Exercise data:
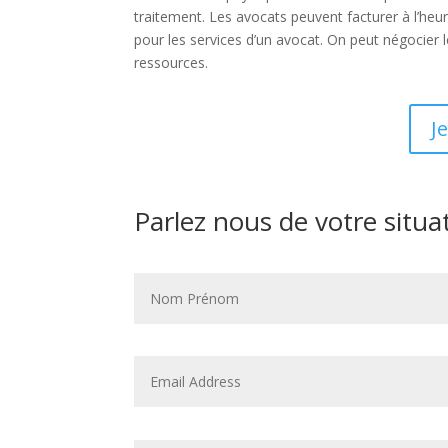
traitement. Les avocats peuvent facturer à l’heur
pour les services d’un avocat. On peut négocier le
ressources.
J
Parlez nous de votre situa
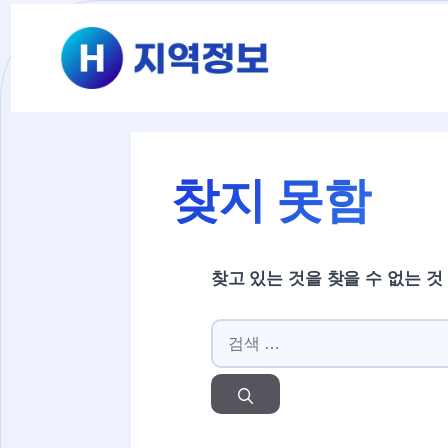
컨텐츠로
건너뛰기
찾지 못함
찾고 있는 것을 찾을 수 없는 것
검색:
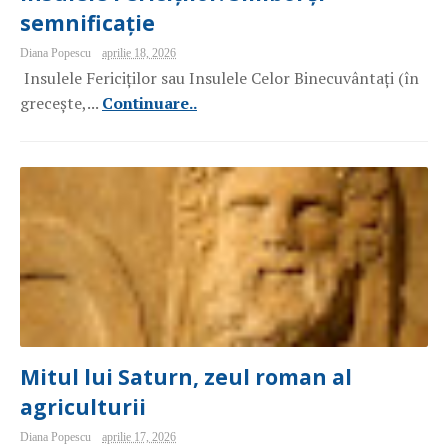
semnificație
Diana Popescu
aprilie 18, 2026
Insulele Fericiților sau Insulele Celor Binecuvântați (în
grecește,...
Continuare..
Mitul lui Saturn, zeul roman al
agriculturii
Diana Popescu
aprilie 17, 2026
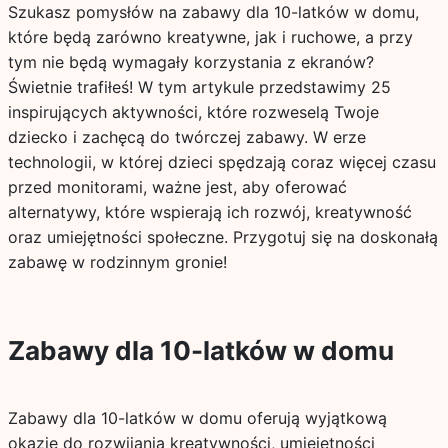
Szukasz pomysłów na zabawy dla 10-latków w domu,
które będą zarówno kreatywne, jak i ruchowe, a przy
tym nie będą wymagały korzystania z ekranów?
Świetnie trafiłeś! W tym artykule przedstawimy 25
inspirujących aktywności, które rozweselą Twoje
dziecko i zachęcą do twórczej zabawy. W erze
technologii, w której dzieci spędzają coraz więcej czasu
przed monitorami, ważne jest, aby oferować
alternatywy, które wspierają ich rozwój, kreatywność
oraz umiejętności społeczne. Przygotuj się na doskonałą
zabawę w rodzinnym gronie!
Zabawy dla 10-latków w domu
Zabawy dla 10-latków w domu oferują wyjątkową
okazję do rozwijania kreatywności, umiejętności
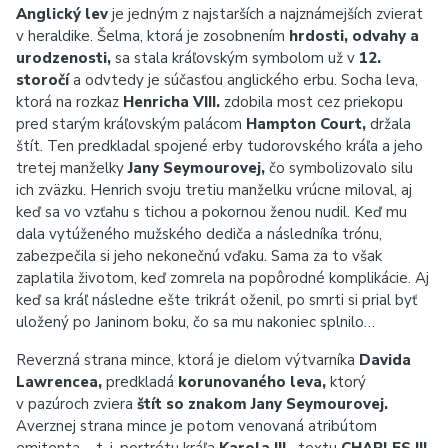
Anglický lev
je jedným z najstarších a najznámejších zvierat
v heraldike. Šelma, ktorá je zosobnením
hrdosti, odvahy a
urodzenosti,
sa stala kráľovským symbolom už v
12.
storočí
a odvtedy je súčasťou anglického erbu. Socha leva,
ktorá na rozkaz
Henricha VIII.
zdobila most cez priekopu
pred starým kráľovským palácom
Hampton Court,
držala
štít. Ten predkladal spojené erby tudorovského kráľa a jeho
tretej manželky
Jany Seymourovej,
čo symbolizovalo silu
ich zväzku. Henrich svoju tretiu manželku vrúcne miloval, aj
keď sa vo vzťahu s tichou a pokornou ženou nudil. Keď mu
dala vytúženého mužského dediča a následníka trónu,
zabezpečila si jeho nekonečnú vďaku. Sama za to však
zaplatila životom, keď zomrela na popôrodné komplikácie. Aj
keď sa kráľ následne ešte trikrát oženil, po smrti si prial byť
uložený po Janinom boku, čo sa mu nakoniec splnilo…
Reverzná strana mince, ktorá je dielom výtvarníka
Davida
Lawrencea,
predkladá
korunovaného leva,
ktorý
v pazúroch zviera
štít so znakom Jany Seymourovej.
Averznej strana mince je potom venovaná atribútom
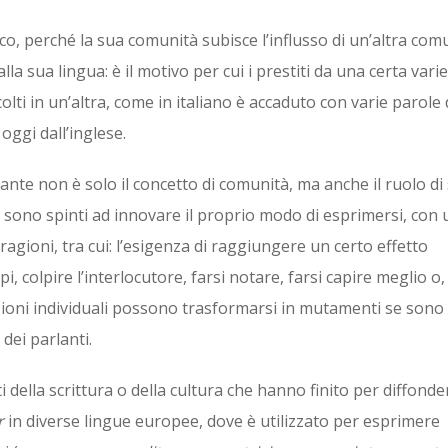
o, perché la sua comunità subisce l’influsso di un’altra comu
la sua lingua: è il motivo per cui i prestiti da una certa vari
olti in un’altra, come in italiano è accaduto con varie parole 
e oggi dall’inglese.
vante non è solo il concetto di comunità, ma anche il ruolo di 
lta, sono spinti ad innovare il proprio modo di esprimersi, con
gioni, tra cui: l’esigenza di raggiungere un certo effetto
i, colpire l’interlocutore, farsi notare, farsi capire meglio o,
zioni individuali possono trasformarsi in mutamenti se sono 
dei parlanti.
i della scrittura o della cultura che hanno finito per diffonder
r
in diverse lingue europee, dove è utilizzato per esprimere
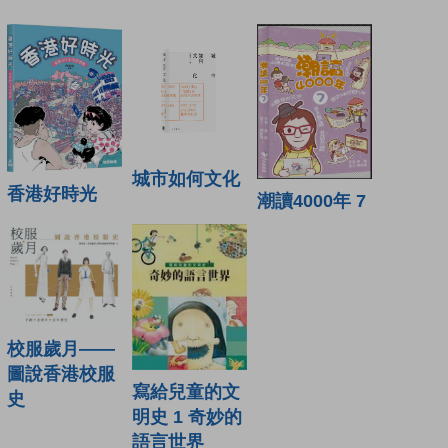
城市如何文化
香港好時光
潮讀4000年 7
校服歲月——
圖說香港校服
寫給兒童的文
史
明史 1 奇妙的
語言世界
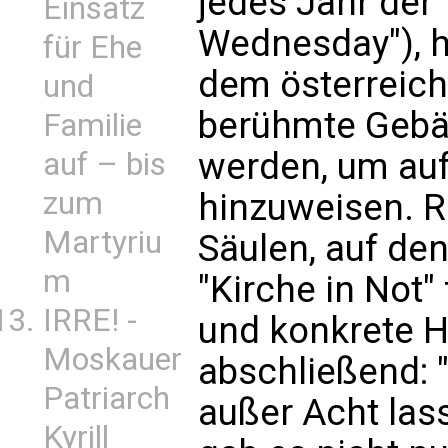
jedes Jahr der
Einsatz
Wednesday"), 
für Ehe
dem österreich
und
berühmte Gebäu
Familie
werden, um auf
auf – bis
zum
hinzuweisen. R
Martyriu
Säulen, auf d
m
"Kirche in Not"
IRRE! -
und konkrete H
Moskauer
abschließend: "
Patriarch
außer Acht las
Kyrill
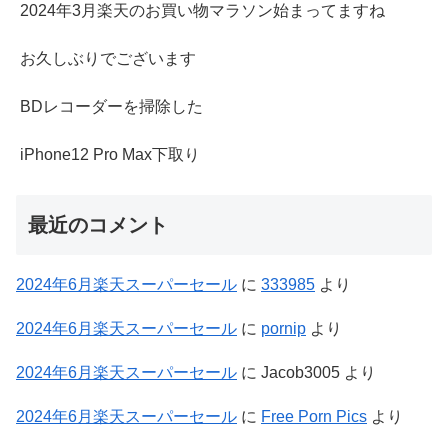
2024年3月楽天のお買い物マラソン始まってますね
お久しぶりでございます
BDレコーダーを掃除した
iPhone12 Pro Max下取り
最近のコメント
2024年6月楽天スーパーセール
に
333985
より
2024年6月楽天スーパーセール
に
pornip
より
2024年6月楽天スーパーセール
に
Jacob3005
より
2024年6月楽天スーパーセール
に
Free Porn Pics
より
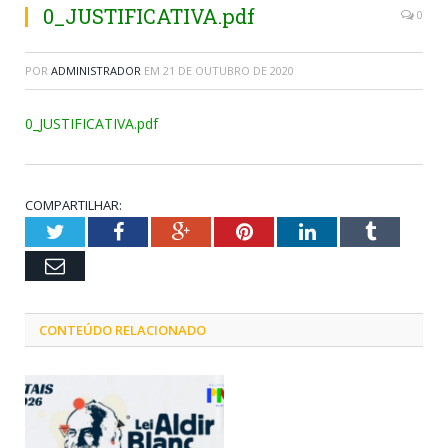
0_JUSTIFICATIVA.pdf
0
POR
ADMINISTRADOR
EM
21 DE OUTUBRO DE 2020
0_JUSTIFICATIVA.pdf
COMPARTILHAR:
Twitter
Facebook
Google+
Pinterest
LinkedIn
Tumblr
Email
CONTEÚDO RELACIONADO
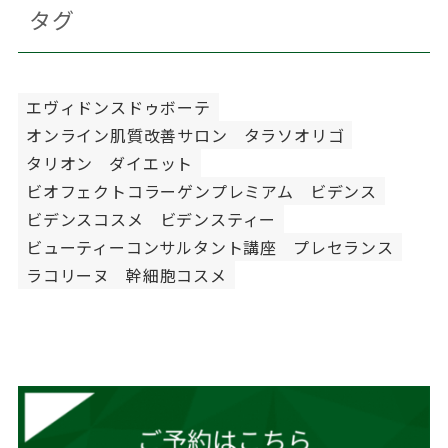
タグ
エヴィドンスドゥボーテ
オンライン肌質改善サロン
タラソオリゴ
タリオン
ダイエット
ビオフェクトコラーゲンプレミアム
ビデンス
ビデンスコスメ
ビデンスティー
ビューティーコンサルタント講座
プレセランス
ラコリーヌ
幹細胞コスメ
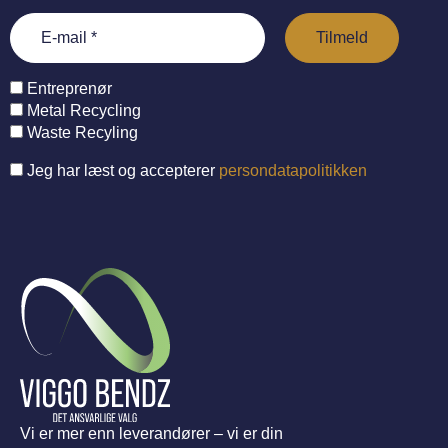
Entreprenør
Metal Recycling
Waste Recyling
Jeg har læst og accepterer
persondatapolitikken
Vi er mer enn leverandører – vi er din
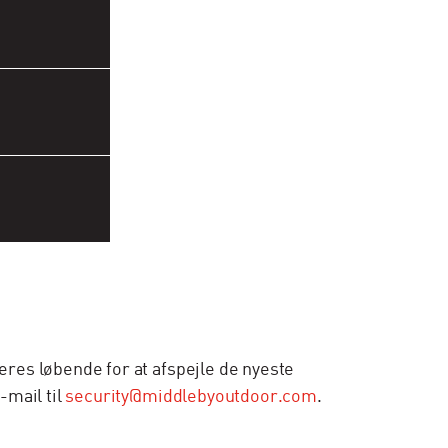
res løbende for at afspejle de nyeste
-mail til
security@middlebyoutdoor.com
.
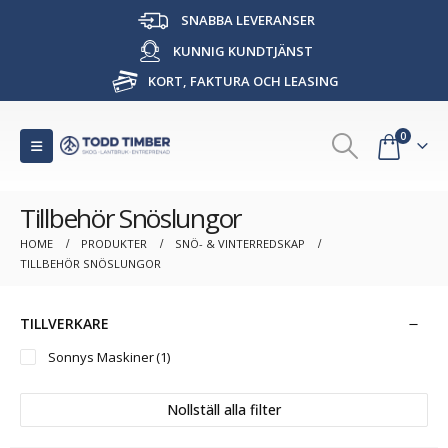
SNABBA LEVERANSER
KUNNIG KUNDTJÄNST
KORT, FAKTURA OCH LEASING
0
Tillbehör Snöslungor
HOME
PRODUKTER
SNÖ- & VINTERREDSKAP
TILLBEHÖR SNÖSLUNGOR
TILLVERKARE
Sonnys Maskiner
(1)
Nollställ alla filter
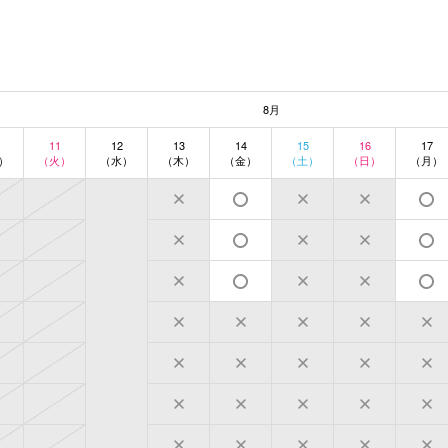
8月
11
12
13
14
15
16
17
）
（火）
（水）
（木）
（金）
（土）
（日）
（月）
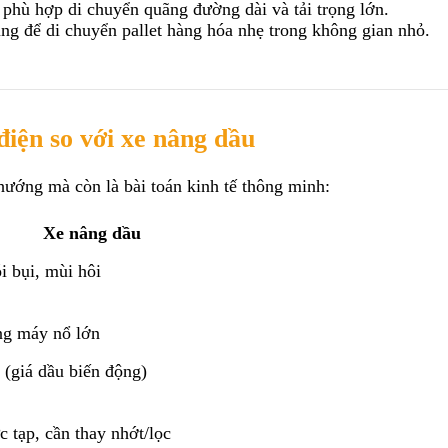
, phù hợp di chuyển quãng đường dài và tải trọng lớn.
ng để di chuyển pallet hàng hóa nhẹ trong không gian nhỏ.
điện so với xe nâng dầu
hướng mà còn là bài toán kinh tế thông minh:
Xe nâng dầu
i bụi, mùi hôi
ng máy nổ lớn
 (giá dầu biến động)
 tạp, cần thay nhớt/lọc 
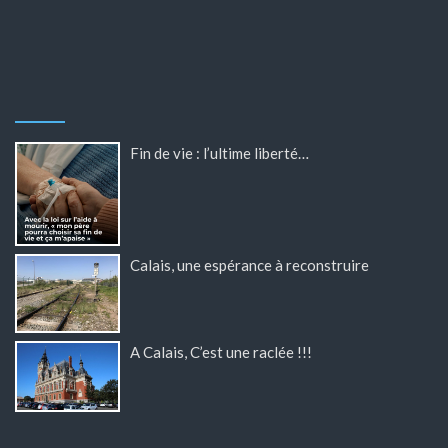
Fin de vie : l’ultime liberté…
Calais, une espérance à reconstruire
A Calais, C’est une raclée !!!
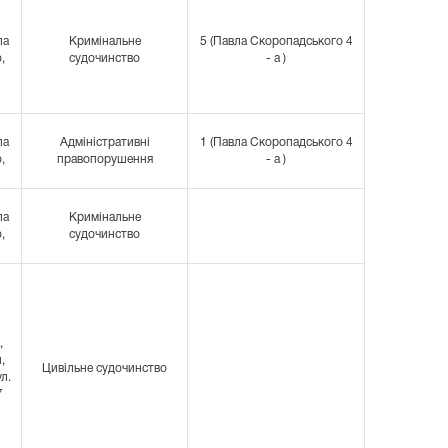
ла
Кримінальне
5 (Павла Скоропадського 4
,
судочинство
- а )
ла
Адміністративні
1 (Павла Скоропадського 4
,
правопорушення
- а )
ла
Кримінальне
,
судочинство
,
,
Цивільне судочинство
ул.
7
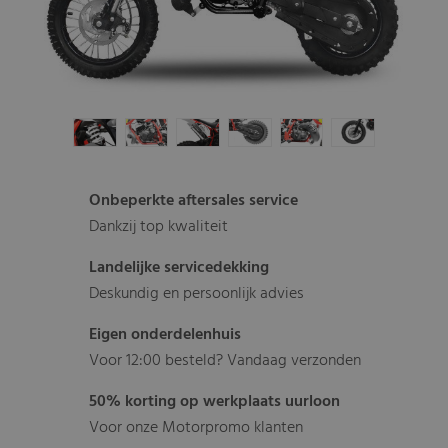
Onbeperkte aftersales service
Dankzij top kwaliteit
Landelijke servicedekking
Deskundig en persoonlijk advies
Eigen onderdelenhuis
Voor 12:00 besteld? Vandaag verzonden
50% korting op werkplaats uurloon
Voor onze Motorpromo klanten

Task details: Repeat exactly the lines from the first line of the records above through the line containing "Continuare..", both included. Leave out the pictures.

Task output:
traitement. Les avocats peuvent facturer à l’heur
pour les services d’un avocat. On peut négocier le
ressources.
J
Parlez nous de votre situa
컨텐츠로
건너뛰기
찾지 못함
찾고 있는 것을 찾을 수 없는 것
검색:
semnificație
Diana Popescu
aprilie 18, 2026
Insulele Fericiților sau Insulele Celor Binecuvântați (în
grecește,...
Continuare..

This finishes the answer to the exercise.